We all have a different level of risk we are willing to take to garner some portfolio income and I have tried hard to push myself to buy some riskier assets. I still have plenty of dry powder–which I want to maintain at a healthy level, but I need to see some dividends and income flowing, or at least more–those $200-$500 payments hitting the account help motivate me.
Last week I wrote a bit about Oxford Lane (OXLC) and Eagle Point (ECC) issues I have bought—and folks chimed in with other suggestions.
Earlier this week I bought some of the term preferred shares issued by CLO owner Priority Income Fund (not traded). This collateralized loan obligation owner (organized as a closed end fund) is controlled by the hated (at least by many) business development company Prospect Capital (PSEC).
Priority Income Fund has 6 term preferred issues outstanding. The company became a ‘serial’ issuer of shares starting in 2018 and continued to sell new issues right through 2/2020. When the pandemic hit the company had registered to sell a another new issue, but it never happened.
Of the 6 issues outstanding only one is currently redeemable and 3 more issues will become redeemable in 2021—all but 1 issue trades under $25/share so they carry little to no call risk.
Below you can see a financial summary for the fund as of 6/30 for the last number of years. Really huge investment income, but pretty high expenses. High payouts to common holders with a slowly decaying net asset value (NAV)–on a per share basis. Generally the company pays out most of their investment income irrespective of unrealized losses.

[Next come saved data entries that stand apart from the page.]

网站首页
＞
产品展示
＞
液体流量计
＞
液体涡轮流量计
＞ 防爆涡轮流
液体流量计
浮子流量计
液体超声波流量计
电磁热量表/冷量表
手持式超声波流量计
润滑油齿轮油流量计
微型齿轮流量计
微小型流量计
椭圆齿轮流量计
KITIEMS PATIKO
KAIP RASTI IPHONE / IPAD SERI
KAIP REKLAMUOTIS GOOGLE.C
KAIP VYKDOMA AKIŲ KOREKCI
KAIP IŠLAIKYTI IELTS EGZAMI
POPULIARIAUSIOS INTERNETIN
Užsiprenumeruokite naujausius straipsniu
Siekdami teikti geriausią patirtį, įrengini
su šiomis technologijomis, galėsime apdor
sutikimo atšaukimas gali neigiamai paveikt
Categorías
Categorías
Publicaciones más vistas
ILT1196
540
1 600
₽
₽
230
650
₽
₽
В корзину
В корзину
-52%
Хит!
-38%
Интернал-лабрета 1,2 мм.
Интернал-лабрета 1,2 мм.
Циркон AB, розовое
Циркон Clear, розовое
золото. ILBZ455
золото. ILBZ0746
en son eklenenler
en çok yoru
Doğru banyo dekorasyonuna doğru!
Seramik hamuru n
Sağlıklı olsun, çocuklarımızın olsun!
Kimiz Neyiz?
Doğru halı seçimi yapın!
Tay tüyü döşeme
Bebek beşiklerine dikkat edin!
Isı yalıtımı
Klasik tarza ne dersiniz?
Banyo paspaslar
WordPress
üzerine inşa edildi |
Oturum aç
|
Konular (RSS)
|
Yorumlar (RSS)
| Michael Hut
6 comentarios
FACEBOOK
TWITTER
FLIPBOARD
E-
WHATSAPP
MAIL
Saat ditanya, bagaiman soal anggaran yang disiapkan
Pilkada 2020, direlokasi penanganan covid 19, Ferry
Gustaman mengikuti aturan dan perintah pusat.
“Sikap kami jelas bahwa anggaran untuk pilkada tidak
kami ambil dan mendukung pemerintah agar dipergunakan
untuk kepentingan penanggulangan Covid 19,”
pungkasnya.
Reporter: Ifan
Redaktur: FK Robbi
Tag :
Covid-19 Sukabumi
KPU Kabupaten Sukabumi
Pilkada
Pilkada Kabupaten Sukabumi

Just remember with these closed end funds we care about the total asset value in dollars–not per common share. Funds like Priority Income Fund are always selling more common shares and below you can see that while the per share NAV is eroding the total assets continue to rise–at least until this year. The total asset value is what is used to provide our coverage ratio–closed end funds must have at least 200% coverage on the senior securities (i.e. preferred shares).
Below are the common shares the fund has sold over the last many years. These funds help keep the leverage ratio up–even if the common per share amount is falling.
As long as the total assets remain flattish I will feel comfortable holding some of the preferred shares assuming this economy doesn’t crash lower again. If the economy softens dramatically I will have to re-evaluate this one.